Connecting an eGPU for hashing, or as a boost for video editing work (where bandwidth to the GPU isn’t that relevant). Fine. Attaching a NVMe enclosure. Perfect. Both at the same time? You’re already pushing it.

That’s probably why the eGPU standard forbid the downstream TB3 port – support nightmare, especially with marketing creating unrealistic expectations by saying, “One port does it all!” Way too many people would oversubscribe the bus in terms of bandwidth, PCI addressing possibility, you name it. Things would get connected, as if Thunderbolt was magic, something that would automatically connect anything, rather than a protocol with specific engineering limits, and things would flake out.

Aside from limited uses, the age of Thunderbolt and eGPUs has largely passed by. On egpu.io, there was certainly no shortage of troubleshooting all sorts of eGPU system hangs:
https://egpu.io/gsearch/?q=system+hang
And, over 2 years ago, the rise of OcuLink was evident:
https://egpu.io/osmeta-oculink-egpu-review-and-installation-guide/

Today, it makes less and less sense to piece together an octopus of external peripherals, rather than just getting a different case/system to bring things in internally. Especially now, in an age of 128 PCIe lane Epyc systems, it doesn’t make much sense to use an expensive external enclosure to hang some rare, expensive GPU out a slow, kludgy external bus where bandwidth is important, like if say you were doing deep learning, or real-time inference involving datasets on your NAS. Similarly, the same would go if doing work with LLMs, it’s easier to just disaggregate the GPU into another system and connect to it via an API, like with Ollama.

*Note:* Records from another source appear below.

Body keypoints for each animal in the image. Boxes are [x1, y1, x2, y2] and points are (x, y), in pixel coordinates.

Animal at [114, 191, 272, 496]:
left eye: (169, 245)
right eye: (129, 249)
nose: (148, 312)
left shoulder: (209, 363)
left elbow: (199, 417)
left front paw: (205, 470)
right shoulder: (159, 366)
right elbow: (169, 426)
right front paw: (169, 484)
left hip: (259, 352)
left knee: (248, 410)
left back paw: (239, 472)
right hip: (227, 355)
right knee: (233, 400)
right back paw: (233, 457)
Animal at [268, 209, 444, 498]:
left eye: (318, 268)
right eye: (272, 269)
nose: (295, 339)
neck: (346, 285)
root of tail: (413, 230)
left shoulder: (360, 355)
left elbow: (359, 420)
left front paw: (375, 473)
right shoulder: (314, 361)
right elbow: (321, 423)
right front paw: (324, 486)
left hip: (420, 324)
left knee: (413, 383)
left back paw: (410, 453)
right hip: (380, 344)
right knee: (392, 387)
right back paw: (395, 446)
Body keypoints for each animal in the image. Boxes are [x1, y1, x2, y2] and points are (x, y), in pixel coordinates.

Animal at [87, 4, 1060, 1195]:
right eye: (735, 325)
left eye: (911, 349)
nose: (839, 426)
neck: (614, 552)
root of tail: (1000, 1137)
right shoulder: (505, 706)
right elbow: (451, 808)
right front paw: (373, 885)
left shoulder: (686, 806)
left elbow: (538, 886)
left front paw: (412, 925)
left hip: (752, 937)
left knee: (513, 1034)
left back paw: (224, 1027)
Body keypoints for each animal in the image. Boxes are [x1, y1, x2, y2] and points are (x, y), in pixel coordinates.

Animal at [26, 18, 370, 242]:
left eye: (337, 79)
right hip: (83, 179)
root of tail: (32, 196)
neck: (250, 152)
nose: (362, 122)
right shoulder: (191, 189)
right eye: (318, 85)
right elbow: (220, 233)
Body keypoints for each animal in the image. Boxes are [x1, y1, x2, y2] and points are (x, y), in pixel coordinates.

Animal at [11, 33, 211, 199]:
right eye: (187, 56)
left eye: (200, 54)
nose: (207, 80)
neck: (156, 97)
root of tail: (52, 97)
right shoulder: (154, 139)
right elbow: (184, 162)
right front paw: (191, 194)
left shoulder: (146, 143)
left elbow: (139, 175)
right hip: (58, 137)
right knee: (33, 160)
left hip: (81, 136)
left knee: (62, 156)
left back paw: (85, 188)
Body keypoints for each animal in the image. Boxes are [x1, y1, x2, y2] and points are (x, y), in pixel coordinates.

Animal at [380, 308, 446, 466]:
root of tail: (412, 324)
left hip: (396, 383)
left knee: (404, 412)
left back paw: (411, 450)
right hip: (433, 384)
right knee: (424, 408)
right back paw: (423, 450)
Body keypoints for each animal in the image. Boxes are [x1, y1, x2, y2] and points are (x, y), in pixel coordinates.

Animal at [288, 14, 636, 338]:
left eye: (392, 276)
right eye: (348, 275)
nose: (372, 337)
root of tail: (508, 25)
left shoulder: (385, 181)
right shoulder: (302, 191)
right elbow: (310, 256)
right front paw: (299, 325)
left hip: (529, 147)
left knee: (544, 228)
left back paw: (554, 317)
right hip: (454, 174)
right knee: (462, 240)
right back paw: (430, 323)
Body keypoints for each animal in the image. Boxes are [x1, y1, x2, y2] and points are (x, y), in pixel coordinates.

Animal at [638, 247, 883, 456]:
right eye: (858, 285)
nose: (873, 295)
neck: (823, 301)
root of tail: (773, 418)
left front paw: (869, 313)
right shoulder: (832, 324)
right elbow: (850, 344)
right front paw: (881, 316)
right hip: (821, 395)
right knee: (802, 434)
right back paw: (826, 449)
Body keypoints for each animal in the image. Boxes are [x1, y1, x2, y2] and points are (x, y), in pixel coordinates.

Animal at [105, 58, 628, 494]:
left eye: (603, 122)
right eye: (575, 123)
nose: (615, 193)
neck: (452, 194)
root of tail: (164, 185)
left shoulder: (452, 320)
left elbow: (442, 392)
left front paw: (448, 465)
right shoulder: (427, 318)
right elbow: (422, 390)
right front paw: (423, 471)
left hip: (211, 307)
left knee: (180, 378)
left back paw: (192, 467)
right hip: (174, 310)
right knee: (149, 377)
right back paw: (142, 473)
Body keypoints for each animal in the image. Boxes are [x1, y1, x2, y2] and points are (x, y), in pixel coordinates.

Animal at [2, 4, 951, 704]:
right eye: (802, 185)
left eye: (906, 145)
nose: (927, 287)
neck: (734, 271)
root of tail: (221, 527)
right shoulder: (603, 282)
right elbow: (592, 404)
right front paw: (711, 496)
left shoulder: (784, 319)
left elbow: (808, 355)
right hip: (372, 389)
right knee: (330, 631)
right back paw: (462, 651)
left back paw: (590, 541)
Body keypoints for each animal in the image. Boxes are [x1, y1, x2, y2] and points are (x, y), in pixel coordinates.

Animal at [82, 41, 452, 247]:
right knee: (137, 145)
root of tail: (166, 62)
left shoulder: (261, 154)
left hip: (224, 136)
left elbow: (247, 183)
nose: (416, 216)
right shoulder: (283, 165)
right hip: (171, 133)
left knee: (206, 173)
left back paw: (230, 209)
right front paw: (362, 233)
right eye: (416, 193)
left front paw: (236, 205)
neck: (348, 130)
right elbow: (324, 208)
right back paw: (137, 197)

To be fair, I did shove an aging Nvidia RTX 3080 Ti into one of my lab TrueNAS boxes – and it’s jury-rigged attached in the x4 mode slot (because I needed the x16 and the x8 mode slots for a dual-U2 NVMe adapter and a ConnectX-4 LX adapter. And, it’s a fun addition to a TrueNAS box, especially given TrueNAS’ builtin Nvidia driver/container toolkit support, even if limited at present to Cuda 12.4.

Getting the proper container versions for Cuda 12.4, it’s perfectly functional for:

hashcat

mkdir docker-hashcat-cuda-12.4
cd docker-hashcat-cuda-12.4 
git clone https://github.com/dizcza/docker-hashcat.git
cd docker-hashcat
sed -i 's/cuda:12.8.1/cuda:12.4.1/' Dockerfile
docker build -t docker-hashcat:cuda12.4 .
cd ..
mkdir {data,dicts}
docker run --rm -it --gpus all -v ./data:/root/hashcat/data -v ./dicts:/root/hashcat/dicts docker-hashcat:cuda12.4

and

openai-whisper:

mkdir openai-whisper
cd openai-whisper/
git clone https://github.com/manzolo/openai-whisper-docker
cd openai-whisper-docker/
docker build -t openai-whisper .
cd ..
mkdir {audio-files,models}
cp <file_to_voice_transcribe.mp4> audio-files/
docker run --gpus all -it --rm -v ./models:/root/.cache/whisper -v ./audio-files:/app openai-whisper whisper <file_to_voice_transcribe.mp4> --device cuda --model turbo --language English --output_dir /app --output_format all

… and I’ll eventually maybe see how well it can handle some bigger stuff, hopefully tied into data in an Elastic stack running in TrueNAS:

# docker run --rm -ti --gpus=all nvcr.io/nvidia/pytorch:24.05-py3 bash 
# docker run --rm -ti --gpus=all nvcr.io/nvidia/tensorflow:24.05-tf2-py3 bash
# docker run --rm -ti --gpus=all nvcr.io/nvidia/morpheus/morpheus:24.06-runtime bash

… but realistically, this is just a lab box, for experimentation and maybe some proof of concept stuff. It’d be even less viable, if I were trying to do tunneled PCIe on it.

Although, I’m am going to give a single TB3 NVMe a shot – especially because, I believe an SED (Self-Encrypting Drive) NVMe will work attached to tunneled PCIe, whereas it doesn’t with USB attached drives. So there’s an interesting use case there: zfs send/receive to an external SED that can be used for secure offsite backup/data transfer. The offsite data custodian wouldn’t even have to get the SED unlock password, or the encrypted ZFS dataset keys.